22. Mai 1986 Der BR blendet sich aus dem Scheibenwischer aus
Dieter Hildebrandts "Scheibenwischer" war scharfzüngig und unbestechlich. 1986 wurde es dem Bayerischen Rundfunk zu viel… Autor: Martin Trauner
22. Mai
Montag, 22. Mai 2017
Autor(in): Martin Trauner
Sprecher(in): Johannes Hitzelberger
Illustration: Tobias Kubald
Redaktion: Frank Halbach
(Biiieeep.) Sendeschluss. (Pause) Nein nicht jetzt, sondern früher. - Sendeschluss, heute ein verblasster Mythos. Aber damals, zum Beispiel inmitten der 1980er Jahre: Da war der Sendeschluss noch real. Der verschaffte ein paar Stunden Ruhe in einer aufgeregten Zeit: Kalter Krieg, Atomkraft, Tschernobyl ... Aber irgendwann nach Mitternacht hieß es, zumindest Im Fernsehen: Tagesschau, Nachtgedanken, Nationalhymne und dann: ab ins Bett. - Sendeschluss. Nur noch ein Testbild, musikalisch untermalt von einem 1000 Hertz Testton. Ein beruhigender Sinuston, ein langes Biiiiieeeep. Da wollten nur mehr hartgesottene Nachteulen in die Röhre glotzen, die anderen schalteten den Fernsehapparat aus. Freiwillig.
In die Röhre gucken
Unfreiwillig mussten die Bayern jedoch am 22. Mai 1986 um 21 Uhr in die Röhre schauen. Angekündigt war der "Scheibenwischer", die bekannte Kabarettsendung von und mit Dieter Hildebrandt: Nur, der kam nicht. Vorgezogener Sendeschluss? Damit das Volk mal vor Mitternacht ins Bett geht? - Nicht ganz. Es flackerte nämlich nicht das Testbild mit dem Sinuston über die Bildschirme, nein, es kam dann schon Dieter Hildebrand in die bayerischen Wohnzimmer, aber nicht mit Kabarett, sondern mit "Heiße Ware Swing" - Was war passiert? Nun, dem damaligen Fernsehdirektor Helmut Oeller hatte das Drehbuch vom Scheibenwischer missfallen. Derart, dass er beschloss, der bayerische Rundfunk werde sich nicht an der bundesweiten Ausstrahlung beteiligen.

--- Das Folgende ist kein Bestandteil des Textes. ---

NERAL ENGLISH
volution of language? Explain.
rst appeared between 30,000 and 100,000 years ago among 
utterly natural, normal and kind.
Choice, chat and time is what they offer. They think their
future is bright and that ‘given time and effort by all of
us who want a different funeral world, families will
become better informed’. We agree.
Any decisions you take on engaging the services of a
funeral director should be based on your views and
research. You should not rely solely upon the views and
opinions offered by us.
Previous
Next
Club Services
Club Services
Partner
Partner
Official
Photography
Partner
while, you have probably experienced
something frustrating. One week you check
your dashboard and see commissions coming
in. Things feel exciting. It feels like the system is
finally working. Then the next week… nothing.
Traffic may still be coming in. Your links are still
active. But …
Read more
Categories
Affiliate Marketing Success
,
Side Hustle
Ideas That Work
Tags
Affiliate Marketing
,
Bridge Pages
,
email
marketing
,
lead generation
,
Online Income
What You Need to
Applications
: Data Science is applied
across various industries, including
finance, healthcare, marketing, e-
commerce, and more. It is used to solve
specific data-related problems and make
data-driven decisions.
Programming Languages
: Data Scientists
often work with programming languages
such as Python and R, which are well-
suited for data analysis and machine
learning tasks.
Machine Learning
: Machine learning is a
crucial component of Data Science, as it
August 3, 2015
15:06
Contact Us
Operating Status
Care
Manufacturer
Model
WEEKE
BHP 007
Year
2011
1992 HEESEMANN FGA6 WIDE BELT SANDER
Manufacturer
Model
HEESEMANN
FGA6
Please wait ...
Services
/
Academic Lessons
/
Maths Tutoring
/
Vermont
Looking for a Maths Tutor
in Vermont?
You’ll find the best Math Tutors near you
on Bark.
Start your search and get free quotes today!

Noch am selben Abend rufen hunderte Zuschauer beim Fernsehen an, bis die Leitungen überlastet sind. Und einen Tag später witzeln schon die Zeitungen: Was ist der Unterschied zwischen der DDR und Bayern? In der DDR konnte man den Scheibenwischer sehen... In Gaststätten und Theatern zeigt man den ausgefallenen Scheibenwischer, Videokassetten der inkriminierten Sendung werden nach Bayern geschmuggelt. Alle erdenklichen Witze über Nichtausstrahlung und vor allem über Strahlung machen die Runde.
Denn ursprünglich sollte der Scheibenwischer über "Heimat" gehen. Doch knapp einen Monat zuvor war der Reaktor von Tschernobyl explodiert. Ganz Deutschland diskutierte nun über radioaktive Verseuchung. Also änderte der Scheibenwischer spontan das Thema. Statt Heimat: jetzt das Atom. Und ein Sketch von Lisa Fitz erregte die Gemüter: Der verstrahlte Großvater. Der war im Rollstuhl vier Stunden lang im Regen vergessen worden und sie fragt bei der Strahlenschutzkommission nach, ob man ihn als Sondermüll entsorgen müsste. - Das war dann dem Fernsehverantwortlichen doch zu viel und dann setzte eine, na ja, sagen wir mal, um im Humor der Zeit zu bleiben, eine "Kettenreaktion" ein. Wie gesagt, die 1980er Jahre waren eine aufgeregte Zeit.
Sendeschluss ade
Ja und heute? Heute gibt's das natürlich alles längst nicht mehr. - Es gibt keinen Scheibenwischer mehr und vor allem: noch länger gibt es keinen Sendeschluss mehr. Eigentlich Schade.